Celery provides the reliability, monitoring, and ecosystem maturity needed for production workloads. Redis serves as both broker and result backend.
Implementation
Queue Architecture
┌─────────────────────────────────────────────────┐
│ Redis (Broker + Backend) │
├─────────────┬─────────────┬─────────────────────┤
│ agent_queue │ git_queue │ sync_queue │
│ (prefetch=1)│ (prefetch=4)│ (prefetch=4) │
└──────┬──────┴──────┬──────┴──────────┬──────────┘
│ │ │
▼ ▼ ▼
┌─────────┐ ┌─────────┐ ┌─────────┐
│ Agent │ │ Git │ │ Sync │
│ Workers │ │ Workers │ │ Workers │
└─────────┘ └─────────┘ └─────────┘
Queue Configuration
| Queue | Prefetch | Concurrency | Purpose |
|---|---|---|---|
agent_queue |
1 | 4 | LLM-based tasks (rate limited) |
git_queue |
4 | 8 | Git operations |
sync_queue |
4 | 4 | External sync |
cicd_queue |
4 | 4 | Pipeline operations |
Task Patterns
Progress Reporting:
@celery_app.task(bind=True)
def implement_story(self, story_id: str, agent_id: str, project_id: str):
for i, step in enumerate(steps):
self.update_state(
state="PROGRESS",
meta={"current": i + 1, "total": len(steps)}
)
# Publish SSE event for real-time UI update
event_bus.publish(f"project:{project_id}", {
"type": "agent_progress",
"step": i + 1,
"total": len(steps)
})
execute_step(step)
Task Chaining:
workflow = chain(
analyze_requirements.s(story_id),
design_solution.s(),
implement_code.s(),
run_tests.s(),
create_pr.s()
)
Monitoring
- Flower: Web UI for task monitoring (port 5555)
- Prometheus: Metrics export for alerting
- Dead Letter Queue: Failed tasks for investigation
Consequences
Positive
- Reliable task execution with persistence
- Automatic retry with exponential backoff
- Progress tracking for long operations
- Distributed workers for scalability
- Rich monitoring and debugging tools
Negative
- Additional infrastructure (Redis, workers)
- Celery is synchronous (event_loop bridge for async calls)

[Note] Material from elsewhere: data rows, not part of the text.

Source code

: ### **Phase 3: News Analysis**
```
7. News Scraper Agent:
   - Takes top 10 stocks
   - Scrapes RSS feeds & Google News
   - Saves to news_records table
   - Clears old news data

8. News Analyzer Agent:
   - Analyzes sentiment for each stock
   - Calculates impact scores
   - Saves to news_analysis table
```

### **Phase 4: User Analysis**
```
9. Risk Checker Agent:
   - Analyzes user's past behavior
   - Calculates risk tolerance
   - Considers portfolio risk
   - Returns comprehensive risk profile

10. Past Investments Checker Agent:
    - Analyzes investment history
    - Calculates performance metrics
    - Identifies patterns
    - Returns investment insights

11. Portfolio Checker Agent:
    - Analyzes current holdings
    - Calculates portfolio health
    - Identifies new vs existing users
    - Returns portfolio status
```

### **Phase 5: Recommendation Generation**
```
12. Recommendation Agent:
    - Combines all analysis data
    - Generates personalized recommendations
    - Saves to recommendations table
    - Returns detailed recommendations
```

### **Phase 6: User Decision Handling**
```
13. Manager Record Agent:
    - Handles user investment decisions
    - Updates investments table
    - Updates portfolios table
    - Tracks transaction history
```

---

- Learning curve for task patterns
Mitigation
- Use existing Redis instance (already needed for SSE)
- Wrap async calls with
asyncio.run()orsync_to_async - Document common task patterns
Compliance
This decision aligns with:
- FR-304: Long-running implementation workflow
- NFR-102: 500+ background jobs per minute
- NFR-402: Task reliability and fault tolerance
This ADR supersedes any previous decisions regarding background task processing.